*** Records supplied ***

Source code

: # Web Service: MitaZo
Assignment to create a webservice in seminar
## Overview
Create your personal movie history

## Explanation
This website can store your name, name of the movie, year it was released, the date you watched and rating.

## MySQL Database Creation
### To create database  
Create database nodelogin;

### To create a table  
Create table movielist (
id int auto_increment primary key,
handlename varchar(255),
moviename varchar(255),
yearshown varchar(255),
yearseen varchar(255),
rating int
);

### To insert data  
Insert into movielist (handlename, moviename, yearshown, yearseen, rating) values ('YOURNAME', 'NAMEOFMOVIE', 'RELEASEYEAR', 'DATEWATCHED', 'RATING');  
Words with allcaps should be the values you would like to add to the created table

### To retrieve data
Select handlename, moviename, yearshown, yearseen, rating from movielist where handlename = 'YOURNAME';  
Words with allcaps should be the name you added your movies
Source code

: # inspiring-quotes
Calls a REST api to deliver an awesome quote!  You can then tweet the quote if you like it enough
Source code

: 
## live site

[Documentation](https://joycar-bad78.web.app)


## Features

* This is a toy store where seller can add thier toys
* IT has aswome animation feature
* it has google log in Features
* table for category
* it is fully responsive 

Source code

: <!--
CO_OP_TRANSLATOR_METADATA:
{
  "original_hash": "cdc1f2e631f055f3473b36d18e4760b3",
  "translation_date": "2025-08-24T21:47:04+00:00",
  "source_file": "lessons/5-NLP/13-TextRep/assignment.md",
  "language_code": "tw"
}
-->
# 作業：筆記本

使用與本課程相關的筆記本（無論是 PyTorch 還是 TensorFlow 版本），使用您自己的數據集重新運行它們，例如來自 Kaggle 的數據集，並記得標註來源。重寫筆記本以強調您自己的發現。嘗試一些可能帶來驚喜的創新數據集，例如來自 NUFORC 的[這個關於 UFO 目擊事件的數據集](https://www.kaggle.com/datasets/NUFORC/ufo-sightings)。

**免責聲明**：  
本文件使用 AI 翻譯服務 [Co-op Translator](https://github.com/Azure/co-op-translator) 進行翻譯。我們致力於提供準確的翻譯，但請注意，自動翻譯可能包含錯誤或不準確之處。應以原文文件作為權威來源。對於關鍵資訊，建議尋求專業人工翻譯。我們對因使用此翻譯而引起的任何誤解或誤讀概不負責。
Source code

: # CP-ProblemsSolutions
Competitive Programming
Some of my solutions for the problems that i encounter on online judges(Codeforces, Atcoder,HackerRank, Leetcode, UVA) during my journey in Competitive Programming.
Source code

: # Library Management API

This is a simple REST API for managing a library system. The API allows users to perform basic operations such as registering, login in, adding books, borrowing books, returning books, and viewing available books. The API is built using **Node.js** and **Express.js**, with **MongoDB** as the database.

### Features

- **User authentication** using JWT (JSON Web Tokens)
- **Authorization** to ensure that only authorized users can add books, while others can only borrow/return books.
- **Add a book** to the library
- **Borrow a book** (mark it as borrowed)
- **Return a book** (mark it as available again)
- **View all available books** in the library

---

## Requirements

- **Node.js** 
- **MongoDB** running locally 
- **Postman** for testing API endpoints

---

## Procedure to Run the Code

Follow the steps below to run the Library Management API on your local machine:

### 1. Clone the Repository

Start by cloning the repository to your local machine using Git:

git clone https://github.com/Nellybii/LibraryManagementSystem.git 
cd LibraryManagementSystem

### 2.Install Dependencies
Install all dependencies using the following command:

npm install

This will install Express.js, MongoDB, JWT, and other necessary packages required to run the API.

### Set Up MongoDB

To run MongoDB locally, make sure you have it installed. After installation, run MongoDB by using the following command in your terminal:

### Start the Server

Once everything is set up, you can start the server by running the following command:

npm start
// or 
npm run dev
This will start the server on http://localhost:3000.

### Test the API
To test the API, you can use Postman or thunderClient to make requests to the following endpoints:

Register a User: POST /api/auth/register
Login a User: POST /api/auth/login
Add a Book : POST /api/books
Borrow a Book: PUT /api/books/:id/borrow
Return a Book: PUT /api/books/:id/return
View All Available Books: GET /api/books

***

> Task to complete:
Express the stretch from the line containing "Register a User: POST /api/auth/register" through the end of the entries as a JSON list of strings, with one string per line and blank lines omitted.

> Written response:
[
  "Register a User: POST /api/auth/register",
  "Login a User: POST /api/auth/login",
  "Add a Book : POST /api/books",
  "Borrow a Book: PUT /api/books/:id/borrow",
  "Return a Book: PUT /api/books/:id/return",
  "View All Available Books: GET /api/books"
]